= WORK INSTRUCTION =
Keep every word the same. Repeat the records without their images.

Collected data
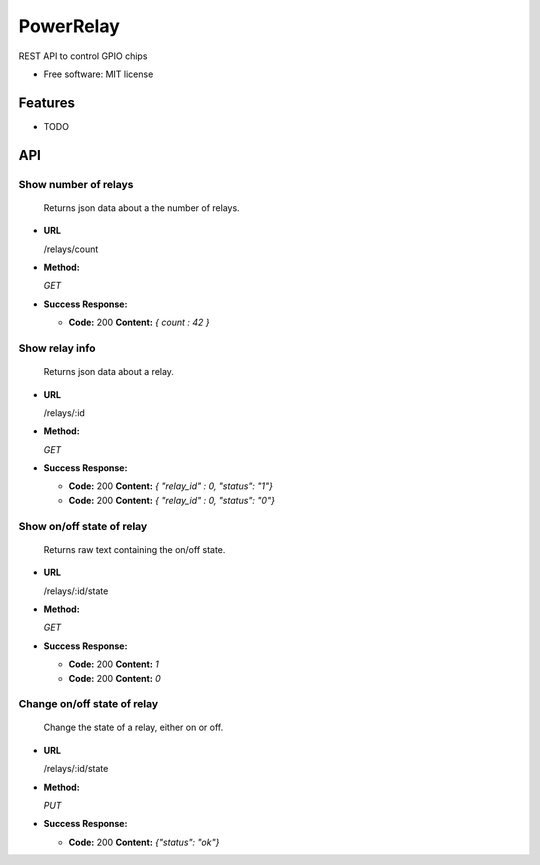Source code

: ========
PowerRelay
========

|license| |build-status|

REST API to control GPIO chips


* Free software: MIT license


Features
========

* TODO


API
===

**Show number of relays**
----
  Returns json data about a the number of relays.

* **URL**

  /relays/count

* **Method:**

  `GET`

* **Success Response:**

  * **Code:** 200
    **Content:** `{ count : 42 }`


**Show relay info**
----
  Returns json data about a relay.

* **URL**

  /relays/:id

* **Method:**

  `GET`

* **Success Response:**

  * **Code:** 200
    **Content:** `{ "relay_id" : 0, "status": "1"}`

  * **Code:** 200
    **Content:** `{ "relay_id" : 0, "status": "0"}`

**Show on/off state of relay**
----
  Returns raw text containing the on/off state.

* **URL**

  /relays/:id/state

* **Method:**

  `GET`

* **Success Response:**

  * **Code:** 200
    **Content:** `1`

  * **Code:** 200
    **Content:** `0`

**Change on/off state of relay**
----
  Change the state of a relay, either on or off.

* **URL**

  /relays/:id/state

* **Method:**

  `PUT`

* **Success Response:**

  * **Code:** 200
    **Content:** `{"status": "ok"}`

.. |license| image:: https://img.shields.io/badge/license-MIT-blue.svg
    :alt: MIT
    :target: https://raw.githubusercontent.com/prevas-dk/labgrid-powerrelay/master/LICENSE

.. |build-status| image:: https://travis-ci.com/prevas-dk/labgrid-powerrelay.svg?branch=master
    :alt: build status
    :target: https://travis-ci.com/prevas-dk/labgrid-powerrelay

= ANSWER SPACE =
Source code

: ========
PowerRelay
========

|license| |build-status|

REST API to control GPIO chips


* Free software: MIT license


Features
========

* TODO


API
===

**Show number of relays**
----
  Returns json data about a the number of relays.

* **URL**

  /relays/count

* **Method:**

  `GET`

* **Success Response:**

  * **Code:** 200
    **Content:** `{ count : 42 }`


**Show relay info**
----
  Returns json data about a relay.

* **URL**

  /relays/:id

* **Method:**

  `GET`

* **Success Response:**

  * **Code:** 200
    **Content:** `{ "relay_id" : 0, "status": "1"}`

  * **Code:** 200
    **Content:** `{ "relay_id" : 0, "status": "0"}`

**Show on/off state of relay**
----
  Returns raw text containing the on/off state.

* **URL**

  /relays/:id/state

* **Method:**

  `GET`

* **Success Response:**

  * **Code:** 200
    **Content:** `1`

  * **Code:** 200
    **Content:** `0`

**Change on/off state of relay**
----
  Change the state of a relay, either on or off.

* **URL**

  /relays/:id/state

* **Method:**

  `PUT`

* **Success Response:**

  * **Code:** 200
    **Content:** `{"status": "ok"}`

.. |license| image:: https://img.shields.io/badge/license-MIT-blue.svg
    :alt: MIT
    :target: https://raw.githubusercontent.com/prevas-dk/labgrid-powerrelay/master/LICENSE

.. |build-status| image:: https://travis-ci.com/prevas-dk/labgrid-powerrelay.svg?branch=master
    :alt: build status
    :target: https://travis-ci.com/prevas-dk/labgrid-powerrelay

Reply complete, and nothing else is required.